Hi Mario,
if I understand you correctly, you imagine select() to be a streaming
operation. Actually, it is not - at least not immediately.
When select() is invoked, it creates an object that is a hybrid between a
builder, an Iterable and a Stream. If at any point you invoke an Iterable or
Stream method on it, it loses the other personalities.
The methods such as the following are part of the "builder" personality:
- following(x)
- coveredBy(x)
- covering(x)
- ...
- shifted(y)
- backwards()
- noneOverlapping()
- typePriorities()
- ...
While operating on the "builder" personality, the order of methods has no
effect. E.g. the following calls are all equivalent:
cas.select(Token.class).shifted(-1).following(t3).backwards()
cas.select(Token.class).following(t3).backwards().shifted(-1)
cas.select(Token.class).backwards().shifted(-1).following(t3)
If you try to give conflicting instructions to the builder personality, the
last instruction should be used, e.g.
cas.select(Token.class).following(t3).shifted(-1).preceding(t4)
should be equivalent to
cas.select(Token.class).preceding(t4).shifted(-1)
(... or if there are bugs it might do something unexpected ...)
Methods like coveredBy(x) or covering(x) set up bounds for the iterator
internally created by SelectFS.
I think the initial idea for following(x)/preceding(x) was that they would not
define bounds - but IMHO that doesn't make too much sense. From my perspective
they also define bounds either from the beginning of the document to x
(preceding) or from x to the end of the document (following). There is also the
startAt(x) method - this does not define a boundary - it just moves the
iterator to a given start position.

Given information:

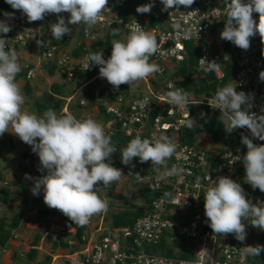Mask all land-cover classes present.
<instances>
[{"label":"built area","instance_id":"1","mask_svg":"<svg viewBox=\"0 0 264 264\" xmlns=\"http://www.w3.org/2000/svg\"><path fill=\"white\" fill-rule=\"evenodd\" d=\"M153 2L150 13H146L144 19L139 17L125 18L118 14L117 7L121 4L118 0H108L103 10L102 19L85 34V25L74 26L70 34L64 35L61 41L51 37L50 23L57 20L56 14H49L41 21H27V17L19 10H14L8 4L4 7L5 0H0V20H7L11 25L9 33L4 35L7 39L6 50H15L21 72L16 77V82L32 85L43 66L54 65L56 69L64 73L69 80L75 75L96 67L88 64V54L106 31L112 28H120L127 36L131 29L138 23L143 30L150 33L157 41L158 50L150 58V62L160 66L161 71L151 77L162 80L159 88H151L138 92L117 91L108 99H103L99 90L95 91L94 101L85 98L80 99V107H88L77 119L91 117L101 123L107 135L111 136L112 144L117 152L111 156L114 167L120 168L124 180L129 171L139 169L137 184L141 188H147L158 193L151 203L144 202L143 210L138 214L130 226L115 227L113 219L106 220V212H102L97 220L90 219L78 236V225L69 220L60 211L50 209L42 204V208L49 211H58L57 220L50 225L53 239L67 242L69 247L62 255L64 264H253L252 256L242 253L246 245L255 246V238L260 230L253 227L250 221L246 222V239L241 242L233 234L226 236L216 235L208 226L204 214V189L208 184V177L216 179L219 176H229L239 182L245 190L247 198L253 203L257 200L264 201L263 196L250 188H246L243 180L244 166L237 156H243L245 145L241 142L242 136L251 137L247 128H240L243 134L236 138L234 143L228 141L227 145L215 143L206 145L200 140L201 135L193 144L185 143L184 128L186 121L191 119L193 110L200 108V113L194 116L204 115L203 105L210 108V118L214 113H221L219 109H213L209 105L214 96L191 95L188 110L182 111L169 105L167 92L174 87L183 88L180 77L172 78L168 73L166 62L179 63L185 58V43L194 42L199 48L201 58L206 61H215L218 67L214 70L216 78L220 81L225 76L223 70L224 61L234 57L235 71L233 83L237 91H244L252 97L250 111L264 114V81L259 79V73L264 71V43L259 35L251 38V46L248 50H242L233 43L222 40L220 33L224 27L228 0H194L191 6H180L179 10L168 9L162 11L161 0H147V4ZM14 13V18L8 20L4 13ZM66 22L69 13H61ZM258 20V14H253ZM69 27H71L69 25ZM37 40H43L44 45H38ZM205 44V45H204ZM229 48L228 53L225 48ZM35 50L37 62L28 59L26 53ZM24 54V55H23ZM199 67L203 66L200 60ZM99 72L87 82L94 81ZM150 80L152 78H149ZM147 83L150 85L151 81ZM108 97V96H107ZM72 97L67 99V104ZM72 115V114H71ZM155 140L161 136H167L176 144L175 154L166 162V166L152 167L151 161L141 167L138 158H133L131 165L121 162V148L118 138H135ZM256 144L264 143L253 138ZM125 143L124 146H126ZM141 163V162H140ZM134 165V167L132 166ZM173 167L183 169L180 174L170 175ZM242 168V172L239 169ZM46 174V170L40 168V164L34 171V180ZM200 179V187L196 186L197 178ZM117 182V181H116ZM9 182L0 179L1 190L8 186ZM30 186L27 195H32ZM30 194V195H29ZM39 195L43 197L41 189ZM38 195V196H39ZM37 195L34 196L36 199ZM38 199V198H37ZM41 206L34 204L33 197L28 200L27 210L23 215V222H30L39 214ZM63 220L65 223L61 224ZM59 227V229H56ZM55 228V229H54ZM17 238V233H12ZM180 239L186 241V247L176 245ZM166 242L174 250V255L166 254L160 246ZM258 244V242H257ZM193 252L191 258L179 255L180 251Z\"/></svg>","mask_w":264,"mask_h":264},{"label":"clouds","instance_id":"2","mask_svg":"<svg viewBox=\"0 0 264 264\" xmlns=\"http://www.w3.org/2000/svg\"><path fill=\"white\" fill-rule=\"evenodd\" d=\"M5 2L12 9L21 11L29 23L41 21L49 14H56L57 20L50 23L49 29L51 37L58 41L72 32L69 25H85L87 35L102 19L103 10L108 4V0ZM161 3L164 6L162 11L173 8L179 10L180 6H191L194 0H161ZM153 6V2L140 5L136 12L150 13ZM65 12L70 14L67 22L60 15ZM254 13L258 14V20L254 18ZM4 16L10 20L14 18V13L6 12ZM10 31L11 25L7 20H0V34L6 35ZM119 33L120 28L112 29L113 36ZM257 34L264 43V0H228L220 38L242 50H248L251 38ZM37 44L43 46L44 42L37 40ZM6 46L7 39L0 35V136L5 133L13 134L38 155L40 168L46 170V174L34 180L32 194L39 195L42 189L43 202L47 207L60 211L76 225L85 226L93 215L107 211L108 202L103 194L113 182L124 176L122 169L111 163L112 154L117 152L116 146L112 144L111 136L106 134L103 125L91 117L77 119L67 113L57 115L54 109L46 110L41 116L25 110V97L16 82V77L22 70L21 65L16 51L6 50ZM157 50L155 38L136 23L126 37L112 40L111 55L107 59L102 51L89 53L86 69L90 68V64L99 66V77L106 79L114 89H119L124 84L135 87L139 81L161 71L158 64L150 62ZM199 60L202 66L207 63V67L203 69L206 72L215 70L219 65L214 60ZM259 79L264 81V71L259 73ZM169 88L174 90L166 94L168 104L182 111L188 110L192 93L172 84H169ZM251 99L244 91H237L236 87L228 84L216 90L209 106L220 110L219 119L223 121L226 133L231 134L240 128L250 131L252 138L243 135L241 140L247 151L243 156H237V159L242 160L244 166V182L252 189H259L264 193V143L253 142V138L264 141V114L257 115L250 111ZM193 111L200 113L201 110L196 108ZM196 123L191 118L186 121V126L191 129ZM9 129L12 131L9 132ZM175 152L176 144L167 136L155 140L136 136L121 149L120 154L124 165H131L133 158H139L141 163L151 161L152 167H159L166 166L167 160ZM182 172L183 169L173 167L169 174ZM135 175L137 179L140 178L139 173ZM196 186L200 187L199 177ZM203 199L204 214L214 234H233L243 242L247 234L245 221L264 230V201L257 200L253 203L247 198L242 185L229 176H219L216 179L209 176ZM262 252L264 245H246L242 249L243 254L253 258H258Z\"/></svg>","mask_w":264,"mask_h":264},{"label":"rangeland","instance_id":"3","mask_svg":"<svg viewBox=\"0 0 264 264\" xmlns=\"http://www.w3.org/2000/svg\"><path fill=\"white\" fill-rule=\"evenodd\" d=\"M71 28H73L75 25H70ZM105 36V35H104ZM104 36L101 37L104 38ZM126 36H122L119 39H122ZM205 45V44H204ZM103 52V48L100 49L99 52ZM32 54L29 58L32 59L33 61H37V56L35 54V51H29L28 53ZM104 54V53H103ZM173 65L172 61L166 62V66L171 68ZM173 68V66H172ZM173 70V69H172ZM171 72V70H170ZM46 69H39V74L36 76V78L33 81V84L30 86L31 87V93L27 92V87L24 86L22 87V92L25 97V103L23 105L24 109L31 112L35 113L37 115H41L44 112H38L37 107H36V102L38 100L44 99V96L46 97V94L50 92L51 86L54 83H60L61 88L63 90V93L58 96L57 98H61L62 100V107L60 108H55L54 110L56 111L57 115H59V112H63L64 110V105L67 103V98L70 96L74 95V98L71 101L70 105H73L74 107H79V101L82 98L80 95V92L78 94H74L75 91L80 87L84 86L85 81L87 80V77L83 75L82 73H79L75 75V77L71 80L65 78V76L62 74V72H59V70L55 69V72L53 75L50 74H45ZM153 76V75H151ZM147 77V80H150L149 78H152L155 81V84L151 81V84L149 85L145 81V79L139 81L137 86L135 87H129L126 89L128 92L131 91V93L136 94L138 92L146 91L148 90V86L151 88H159L161 85H163L162 80H157V77ZM151 79V80H152ZM96 87V90L100 91L102 90L103 99H108L110 97H107V92L115 90L112 85H110L106 79L100 78L99 75L97 78L94 79L93 81ZM233 87V81L229 83ZM66 114V113H65ZM12 130L9 129V132ZM226 136L228 134H223L220 137V143L219 144H224L227 145L228 141L225 140ZM200 140L203 142V144L206 145H214V140L213 136L211 135H201ZM0 157L2 159L0 160V169L3 172L2 174L5 177V180L7 179L9 184H8V189L9 194L13 195L15 199L18 201L21 198L22 193L24 192V186L28 187L32 185V180L34 179V171L36 167L38 166L39 163V158L38 155L35 154L31 147L24 142H22L17 136L13 135L9 136L8 133H5L3 136H0ZM139 161L135 160V162ZM146 163H140L139 165L141 167L146 166ZM131 171H129L124 180L117 181L116 182V187L112 190H105L103 197L107 200L108 202V209L105 213L106 215V220L107 222L112 220L113 214H116L118 212H140L143 210L144 206V201L141 199L139 196L140 192V184H137V178L135 173L140 174V170H134L129 174ZM16 173V174H15ZM243 174V180L245 177V170L242 172ZM33 177V178H32ZM18 178V179H16ZM247 184V183H246ZM30 195V194H29ZM119 195L123 196V198L119 197ZM9 199V196H8ZM1 201V200H0ZM20 201V200H19ZM23 202V199L21 200ZM3 204L0 205V219L5 218L6 222L11 223L13 216L20 215L21 217L24 215L26 212L25 208L20 206L17 207L15 210H12L11 205L4 204L3 201H1ZM43 210L46 211L48 209H38V211ZM42 212V211H40ZM39 214L35 215L33 219L30 222H21V226L24 227V230L26 232V237H27V242L32 241L35 239L37 235H42V244L43 248L46 249L47 251L51 252L52 254H55L57 252V248L62 247L57 241L53 239V232H51V228H48L45 226V217H41ZM48 212L51 211H46V215ZM58 211H53V213L56 214V217L54 218L53 216L50 219L51 221L57 220V213ZM102 213L93 215L91 218L97 220V217L100 216ZM54 218V219H53ZM61 224H63L60 221ZM55 229V228H54ZM56 229H59L57 227ZM254 242L256 245H264L263 240L261 239L260 236L255 238ZM258 242V244H257ZM54 243L56 245H54ZM56 246V247H55ZM66 251V250H65ZM63 253V252H62ZM52 259V256H51ZM62 260L65 261L64 258L61 257ZM258 264H264V259L259 257V263Z\"/></svg>","mask_w":264,"mask_h":264},{"label":"trees","instance_id":"4","mask_svg":"<svg viewBox=\"0 0 264 264\" xmlns=\"http://www.w3.org/2000/svg\"><path fill=\"white\" fill-rule=\"evenodd\" d=\"M120 1V5L117 7V12L120 16L125 18H134L139 17L140 19H144L146 16L145 14H140L136 12V8L140 5L147 4V0H118ZM4 7H8V4L5 2ZM113 29V28H112ZM112 29H109L106 31V34L104 38L100 39L96 44L93 45L91 52H99L101 48H103L104 58L107 59L111 55V42L113 39H119L122 36H124V33L120 30L119 35L113 36L112 35ZM225 52L228 53L229 48H225ZM185 58L183 61L179 63L173 62V68H168V73L172 78L180 77V85L185 89V91H188L192 93V95L195 96H215L216 90L220 87H223L225 85H228L234 75L235 71V64H234V57L231 53V57L228 60L224 61L223 70L225 72V76L222 78V80H218L216 78L215 72L210 71L206 72L203 69L205 67L200 68L198 61L201 56L200 48L194 43V42H186L185 43ZM207 67V66H206ZM45 69L48 70L50 75H53L55 72L56 67L54 65H48L45 66ZM173 69V70H172ZM171 70V72H170ZM99 72V66H96L92 69H89L85 71V76L88 80H91L97 73ZM153 84H155V81L152 79ZM94 82L88 83L86 86H84L80 92L82 95V98H85L89 101L94 100V95L96 91ZM27 92L31 93V87L29 84H26ZM128 88L127 84L121 85L119 89H115L112 91L107 92L108 97H113L117 91H124ZM100 95H103L102 90L100 91ZM63 93V90L61 88L60 83H54L51 86V90L49 93L46 94V97L44 96V99L38 100L36 102V107L38 112H45L48 109H55L62 107V100L61 98H57V95L60 96ZM205 110V114L203 116H194L195 111H193L192 118L197 121V123L193 126V128L189 129L187 126L184 128V138L183 141L185 143L193 144L197 141L198 135H211L213 136V140L215 143H220V137L223 134H228L224 130V123L222 120L219 119L217 113L214 114L213 118L210 117V108L208 106H203ZM59 115H66L64 112H59ZM243 134V131L241 129H237L233 131L231 134H228L226 136L225 140L230 141L231 144L234 143L235 139L240 137ZM131 140V138H125L120 137L118 138V142L120 141V148L123 149L125 143L128 144V142ZM247 149L246 146L244 148V153H246ZM242 168L239 169V172H242ZM34 182V181H33ZM116 187V182H113L110 186V188L106 190H112ZM245 187L252 189V187L249 184H246ZM28 187L24 186V192H27ZM256 193H259L263 196L264 199V193L260 192L259 189H252ZM9 196V189L3 188L1 190V197L0 200L3 202H6L8 200ZM139 196L141 199L149 204L151 203L156 197H158L157 192H153L147 188H141L139 192ZM119 197L123 198V196L119 195ZM104 198V197H103ZM42 211V212H40ZM40 216L44 217L46 216V212L43 210H40ZM47 211V210H46ZM138 215V212H118L116 214H113V225L115 227H125L130 226L132 222L134 221L135 217ZM22 218L20 215H14L12 218L11 223L6 222L5 218L0 219V246H4L9 239L12 237V232L20 226L22 222ZM48 227L51 225V221L47 220ZM84 226H78V236L80 235L81 231L83 230ZM261 239L264 242V230H260L258 234ZM42 235H37L34 239L33 246L36 245V243L41 239ZM62 247L68 248L69 245L67 242H64L63 240H60L58 242ZM186 241L184 239H180L178 242H176V245H180L182 247H186ZM54 245H56L54 243ZM56 247V246H55ZM162 249L166 250V254L168 255H174V250L166 244L164 241L163 244L160 246ZM37 252L36 248H31L28 252V257L33 258ZM179 255L185 258H191L193 256V252L190 250H187L186 252L180 251ZM260 258L264 259V252L261 253L259 256ZM259 257L253 258L252 261L253 264L259 263Z\"/></svg>","mask_w":264,"mask_h":264},{"label":"crops","instance_id":"5","mask_svg":"<svg viewBox=\"0 0 264 264\" xmlns=\"http://www.w3.org/2000/svg\"><path fill=\"white\" fill-rule=\"evenodd\" d=\"M25 53H26L28 59H30L29 57L32 56L31 52L28 53V51H27V52H24V54ZM35 54H36V51H35ZM41 69L45 70V66H43V68H41ZM59 72H61V71L59 70ZM47 73L50 74L48 72V70L46 69L45 74H47ZM62 74L64 75V73H62ZM82 74L85 75V73H82ZM150 81H152V80H150ZM18 85L20 86V88L24 87L22 85V82H19ZM81 89H82V87L79 86V88L75 91L74 94L75 95L78 94ZM80 95H81V92H80ZM70 97H72V99H73L74 95H72ZM71 101L68 104L64 105V108H63L64 110H62L64 113L72 114L73 116L78 117L81 115L82 112L89 111V106L84 107V108L80 107V106L74 107L73 105H70ZM8 134H9V136H12V134H10V133H8ZM1 159H2V157H0V160ZM2 173L3 172L0 169V179H3V178L5 179V177ZM16 179H18V178H16ZM33 181H34V179L31 181L32 185H34ZM32 185H30V186H32ZM30 186H28V190H29ZM28 190H27V192H28ZM27 192H23L22 193L23 195H21L23 202L21 201L22 199H19L20 201L19 200L17 201L15 199V197H13V195H11V193H10L9 199L6 202H4V204L11 205L12 210H15L17 207H20V206L24 207L25 210H27V204H28L29 197L30 198L33 197L34 204H37L39 206L44 204L43 197L41 195H39V196L37 195L36 199H34V195L32 194L31 196L28 197ZM2 204L3 203L0 201V205H2ZM41 208H42V206H41ZM52 216L55 218L56 214L53 212H48V214L46 216H44L46 218V220H45V226L46 227L48 226L47 220L52 219L51 218ZM61 222L65 223L63 220H61ZM52 223H53V221H51V224ZM12 233H17L18 237L13 238V236H12L4 246H0V264H64V260H62L61 257L66 252L65 251L66 248H64V247L59 248L58 247L57 252L55 254H52L51 252H49L43 248V244L41 243L43 237L36 243L35 246H33L32 244H33L34 240L27 242V237H26L27 235H26V232L24 230V227H22L21 224L18 227V229L14 230ZM31 248L37 249V252H36L35 256H33V258L28 257V252L30 251ZM51 256H52V259H51Z\"/></svg>","mask_w":264,"mask_h":264}]
</instances>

Job 1:
According to the reply about select(), what does the startAt(x) method do?
Job 2:
List every method that the reply about select() names in its list of the "builder" personality.
Job 3:
Write the next few sentences of the reply about select(), picking up after its final sentence.
The lines placed after the reply about select() are separate material from it.

Written response 1:
It moves the iterator to a given start position without defining a boundary.

Written response 2:
following(x), coveredBy(x), covering(x), shifted(y), backwards(), noneOverlapping(), typePriorities()

Written response 3:
So while the following operations are bounded:
cas.select(Token.class).following(x).asList()
cas.select(Token.class).preceding(x).asList()
these operations are their respective not-bounded versions
cas.select(Token.class).startAt(x).asList()
cas.select(Token.class).startAt(x).backwards().asList()
The not-bounded versions behave a bit differently from the bounded ones. E.g.
preceding(x) returns annotations in document order while startAt(x).backwards()
returns them in iteration order. Also,
following(x) and preceding(x) would never include x in their results, while
startAt(x) should return
x as the first entry in the result list. I do hope that I explained this
correctly and that it makes sense and that it mostly matches the
implementation. I am still working on setting up a tighter test suite to ensure
it does ;)
select() only really becomes a stream if you invoke stream() or a method from
the Stream interface (e.g. filter() or map()). It can also become a list, an
array, or an iterator. So the following is actually *not* possible:
select(Token.class).filter(t -> t.getCoveredText().equals("blah")).shifted(1)
because "shifted()" is a method from the builder personality of SelectFS while
"filter()" is a method of the Stream personality. However, this would work:
select(Token.class).filter(t -> t.getCoveredText().equals("blah")).skip(1)
because "skip()" is a method on Stream.
Ok, but independent of the different personalities of select(), I understand
that you'd find it not logical or intuitive that limit and shifted interact
with each other. But you do support the idea of
capping shift at 0 and simply ignoring any smaller values for bounded
selections.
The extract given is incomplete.